= Bader Alomair =

Saudi attorney

Bader Alomair is a Saudi Arabian attorney and fixer employed by the Saudi embassy in Washington, D.C. He is known for his participation in the extradition of Saudi citizens from the United States.

==Background==
In 2017, Alomair was quoted in Arab News as an embassy spokesman in response to an assault on a Saudi student in the United States.

A 2021 investigation by The Washington Post described Alomair as the "working-level point man" for Saudis with legal issues in the United States. Alomair, who was reportedly "not a senior official" but a "mid-level bureaucrat who answers to higher authorities," coordinated legal representation for Saudi citizens but, beyond the legally accepted boundaries of consular assistance, also helped Saudi citizens engage in bail jumping and arranged transport for Saudi fugitives from justice.
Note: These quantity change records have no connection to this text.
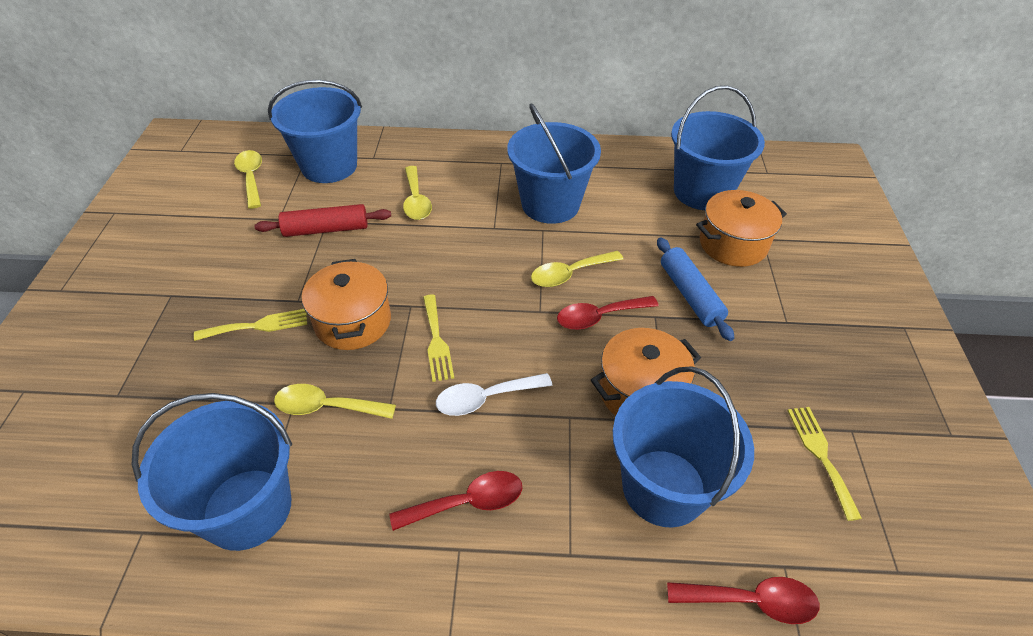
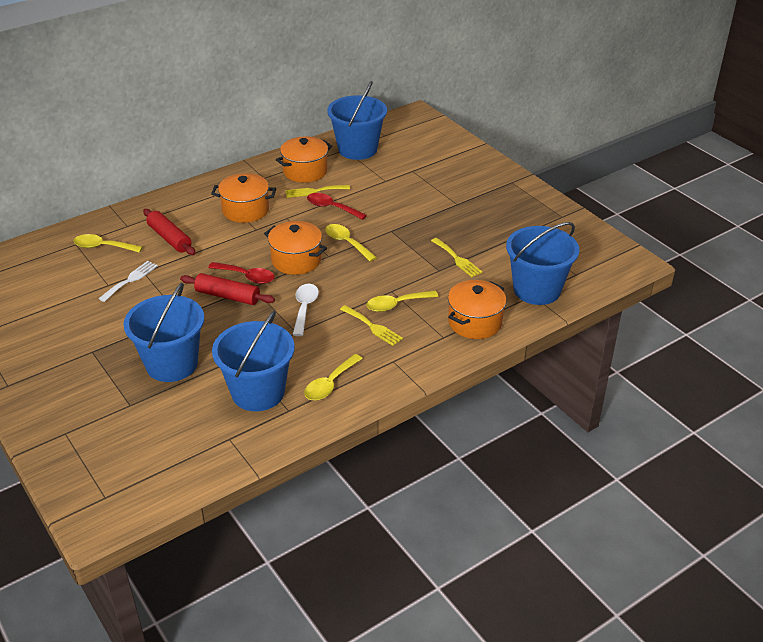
blue bucket: [132,393,292,551] [268,80,362,183] [507,103,601,224] [613,366,754,528] [671,85,765,210] = 5 -> [123,283,204,382] [212,311,295,411] [327,81,387,160] [506,222,579,305] = 4
blue rolling pin: [657,237,734,341] = 1 -> none = 0
orange pot: [302,259,391,350] [591,328,701,416] [696,190,787,267] = 3 -> [211,173,276,223] [264,221,327,275] [276,137,332,183] [448,280,506,339] = 4
red rolling pin: [254,204,391,237] = 1 -> [143,209,195,255] [180,273,275,305] = 2
red spoon: [389,471,522,531] [557,296,659,330] [667,577,819,624] = 3 -> [208,262,275,284] [307,193,367,220] = 2
white fork: none = 0 -> [99,261,158,302] = 1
In March 2023, Alomair was identified by multiple news outlets as the Saudi attorney who had taken custody of Eden Knight, a transgender woman who was lured back to Saudi Arabia by her family and subsequently died by suicide. Alomair, who had been hired by Eden's parents alongside the American private investigator Michael Pocalyko, falsely told Eden that she needed to return to Saudi Arabia in order to apply for asylum in the United States, and per Eden's suicide note coerced her into detransitioning.

A 2025 investigation by the BBC World Service noted that Alomair was Harvard-educated, registered with the District of Columbia Bar, drove a vehicle with Saudi diplomatic license plates, owned real estate in the DC area, and as of August 2024 was the named partner in a Virginia law firm.